Menif S, Zarrouki S, Jeddi R, ben Alaya N, Ali Z BelHadj, Ben Abid H, Hdeiji S, Elloumi M, Khlif A, Meddeb B, Dellagi K
Laboratoire d'hématologie moléculaire et cellulaire, institut Pasteur de Tunis, Tunis, Tunisia.
Pathol Biol (Paris). 2009 Jul;57(5):388-91. doi: 10.1016/j.patbio.2007.12.010. Epub 2008 Apr 2.
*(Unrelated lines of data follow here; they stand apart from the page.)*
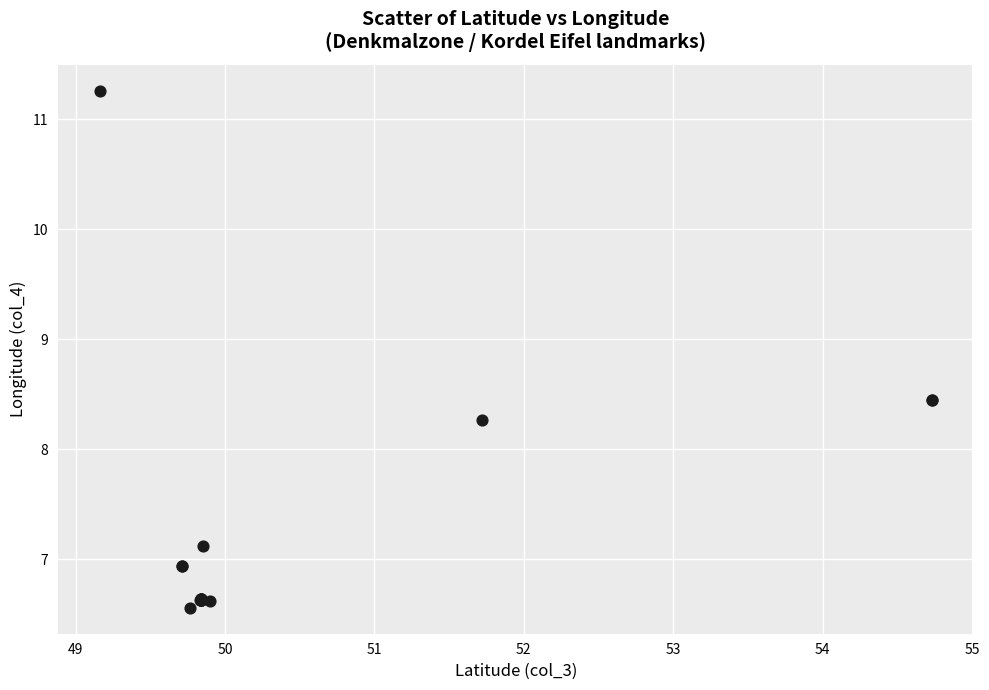

What Y value in the scatter plot is closest to 8?

8.3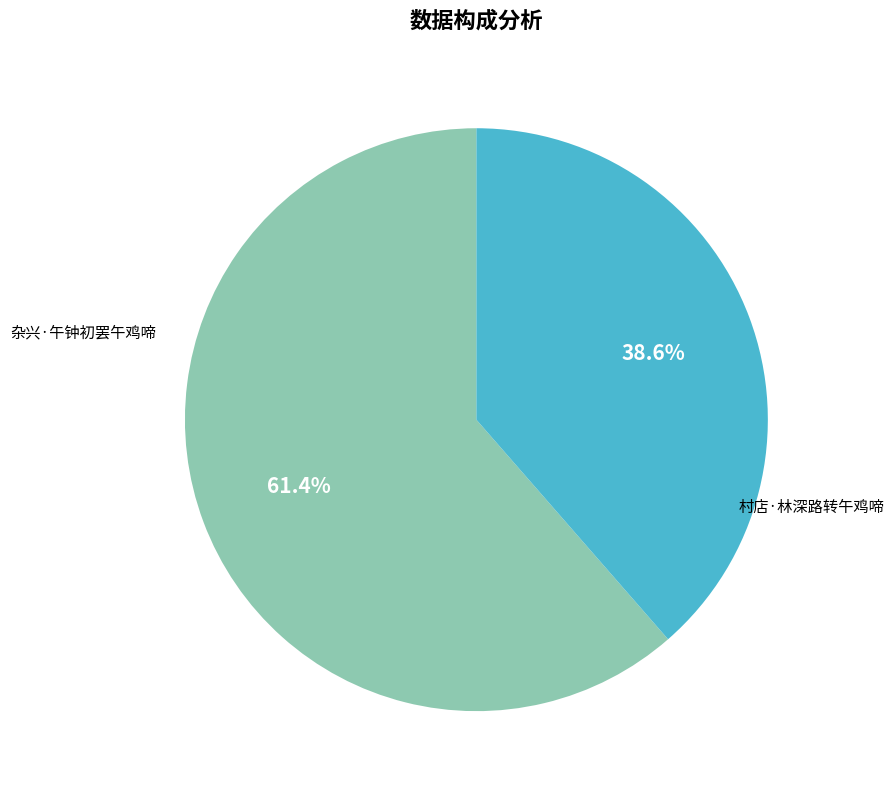

Which slice is the largest?

杂兴·午钟初罢午鸡啼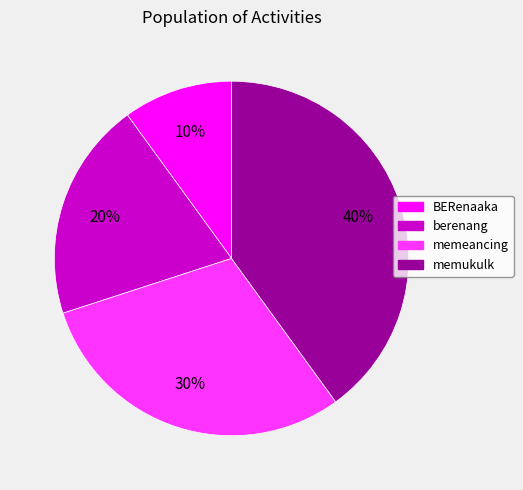

Is there a majority slice in this chart?

No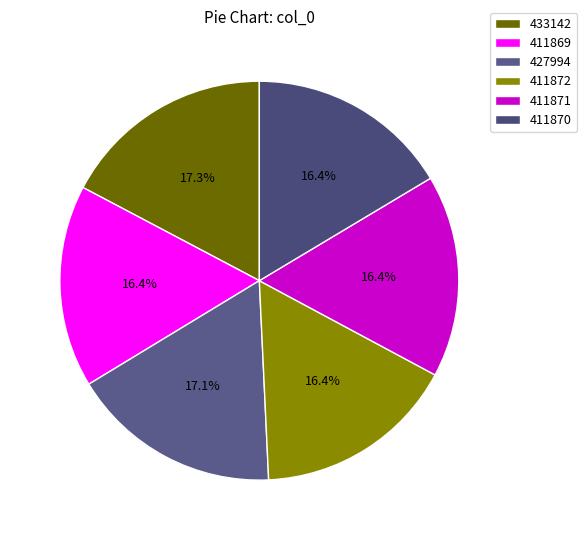

To the nearest percent, what portion does 411870 represent?

16%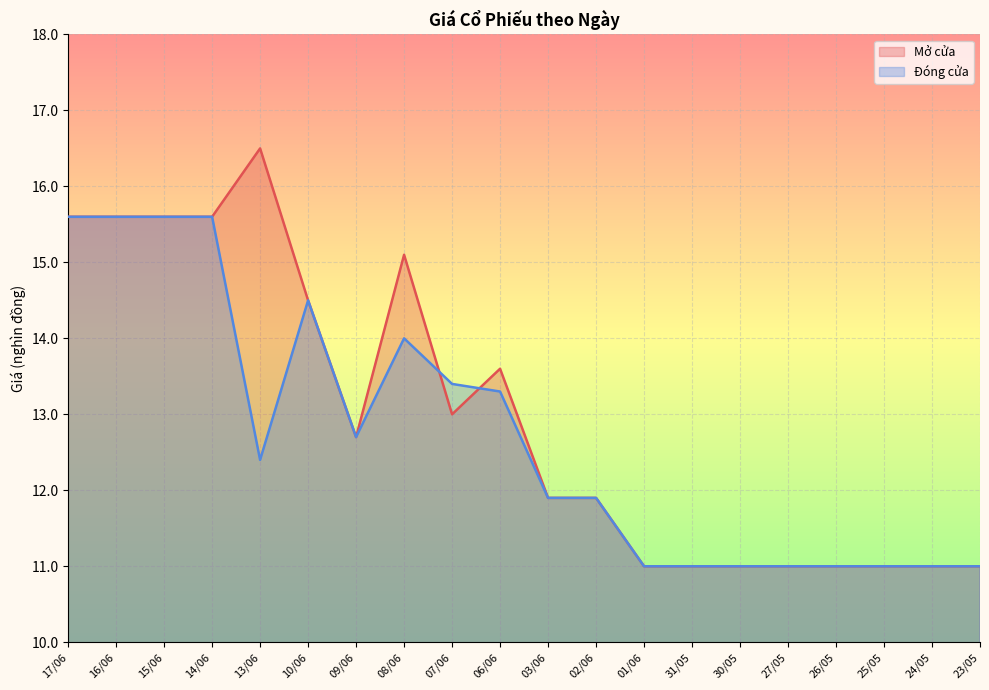

True or false: Mở cửa and Đóng cửa cross at least once.

True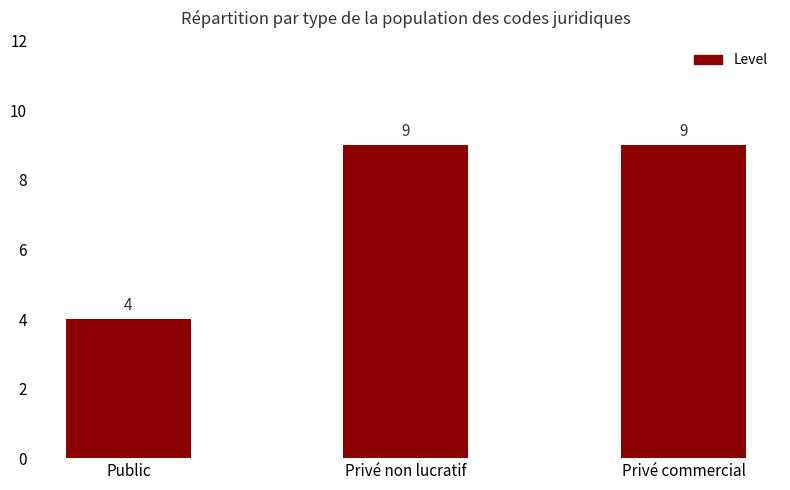

Which category has the lowest value across all series?

Public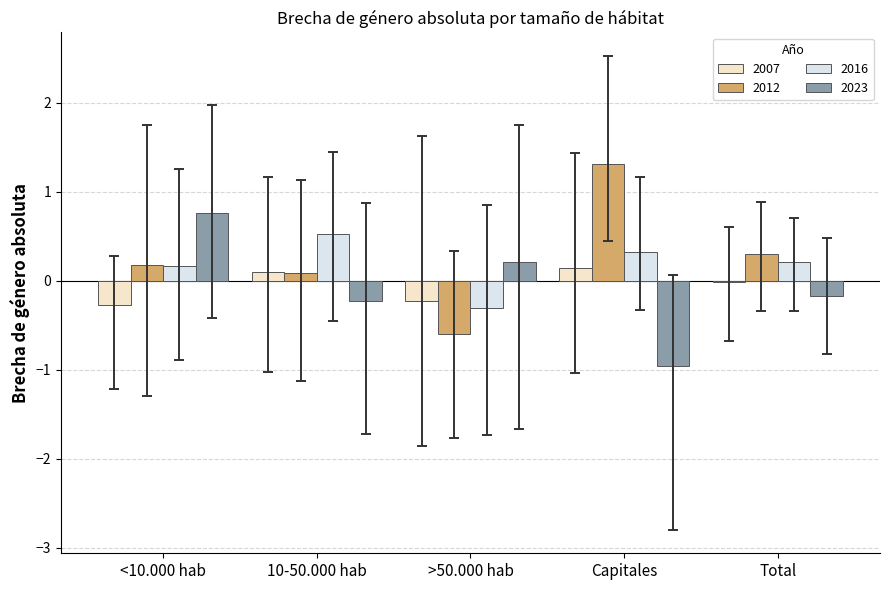

Between <10.000 hab and Capitales, which series saw the biggest shift?

2023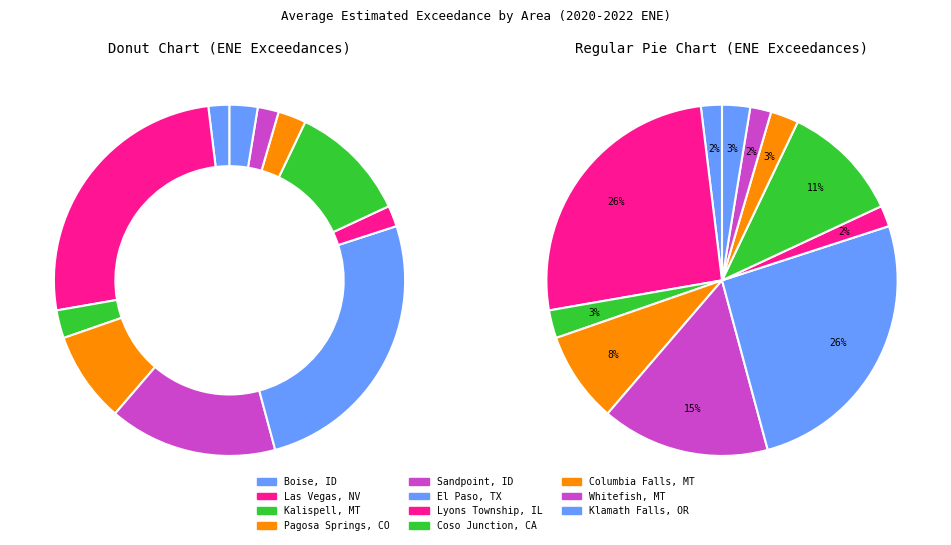

Does any single category account for the majority?

No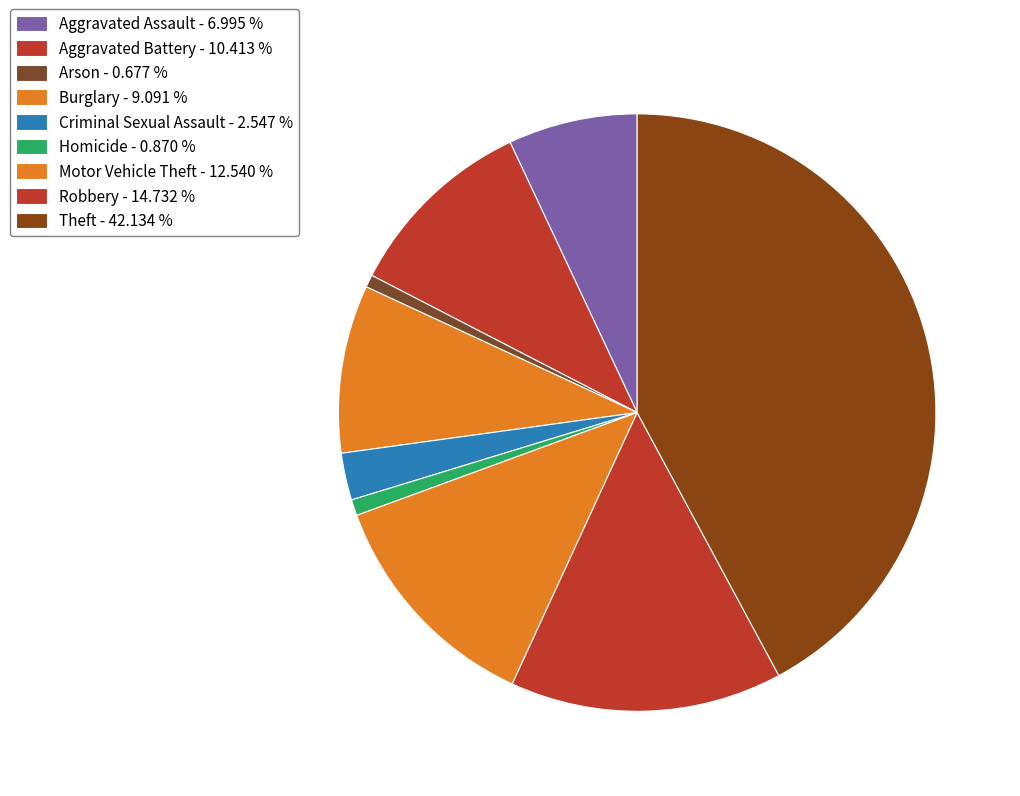

Which slice is the smallest?

Arson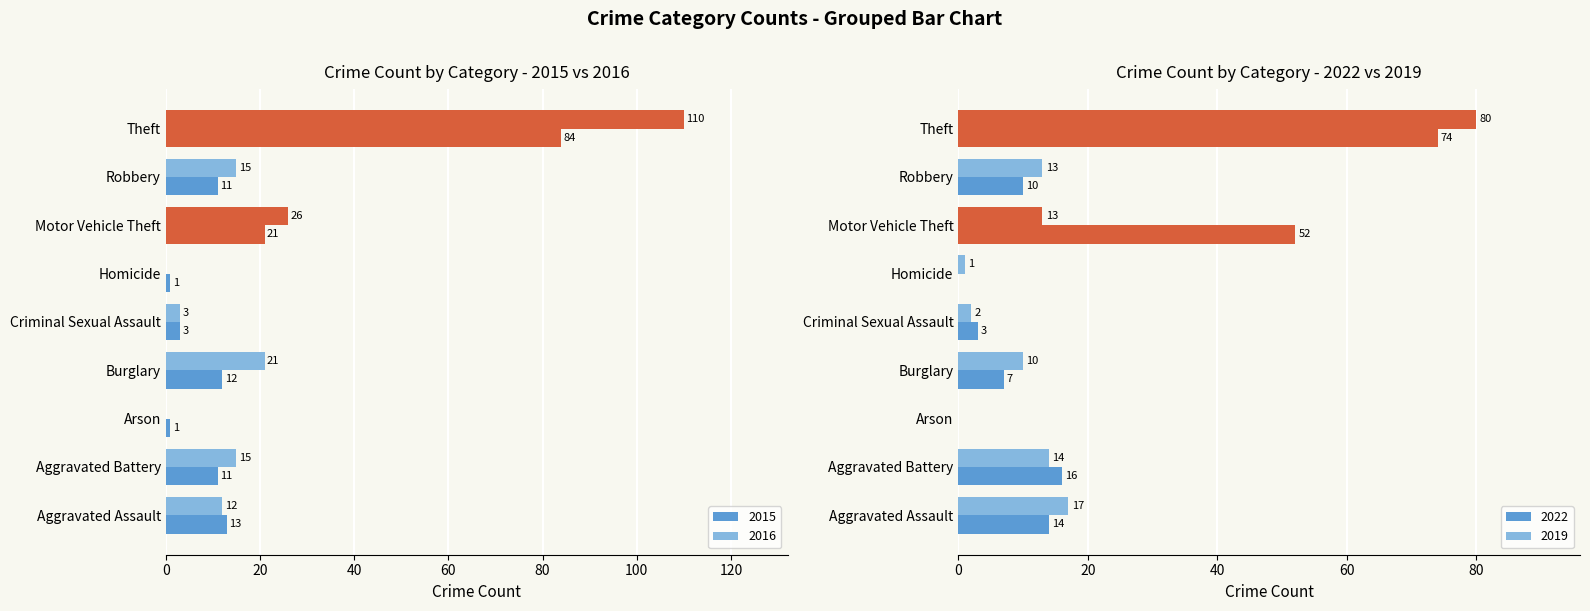

How many positive values does the 2022 series have?

7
The optimal management of malignant haematological disorders depend on the degree of tumor load reduction after therapy. Chronic myeloid leukemia constitutes a clinical model for molecular detection and therapy surveillance of malignant disease since this entity was the first leukemia shown to be associated with a specific bcr-abl fusion gene in the patient's leukemia cells. Molecular monitoring of bcr-abl transcript levels by real-time quantitative PCR is increasingly used to assess treatment response in patients with chronic myeloid leukemia (CML). This has become particularly relevant in the era of imatinib therapy when residual levels of leukaemia usually fall below the level of detection by bone marrow cytogenetic analysis. We monitored bcr-abl transcript levels by quantitative real time PCR in 50 tunisian patients treated with imatinib for chronic myeloid leukemia in chronic phase for a median of 29 months (3-60) after they started imatinib.
恶性血液系统疾病的最佳管理取决于治疗后肿瘤负荷降低的程度。慢性髓性白血病是恶性疾病分子检测和治疗监测的临床模型,因为该疾病是首例被证明与患者白血病细胞中特定的bcr-abl融合基因相关的白血病。通过实时定量PCR对bcr-abl转录水平进行分子监测越来越多地用于评估慢性髓性白血病(CML)患者的治疗反应。在伊马替尼治疗时代,这一点变得尤为重要,因为白血病的残留水平通常会降至骨髓细胞遗传学分析的检测水平以下。我们通过定量实时PCR监测了50例突尼斯慢性期慢性髓性白血病患者在开始伊马替尼治疗后中位29个月(3 - 60个月)的bcr-abl转录水平。